What you should do
A copy is needed of each line in the records that has the word "жизнь".

Data to examine
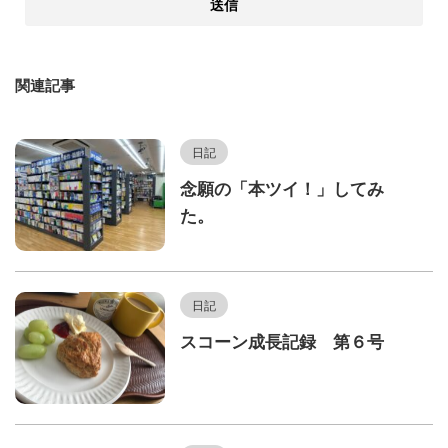
関連記事
日記
念願の「本ツイ！」してみ
た。
日記
スコーン成長記録 第６号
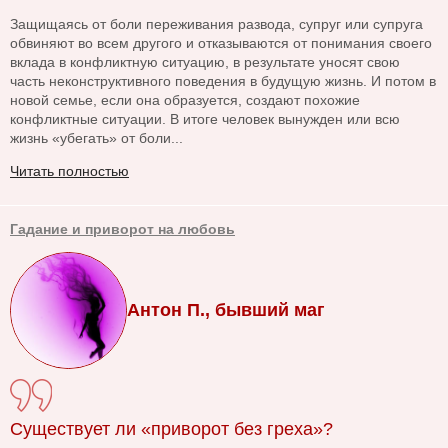
Защищаясь от боли переживания развода, супруг или супруга
обвиняют во всем другого и отказываются от понимания своего
вклада в конфликтную ситуацию, в результате уносят свою
часть неконструктивного поведения в будущую жизнь. И потом в
новой семье, если она образуется, создают похожие
конфликтные ситуации. В итоге человек вынужден или всю
жизнь «убегать» от боли...
Читать полностью
Гадание и приворот на любовь
Антон П., бывший маг
Существует ли «приворот без греха»?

Response
часть неконструктивного поведения в будущую жизнь. И потом в
жизнь «убегать» от боли...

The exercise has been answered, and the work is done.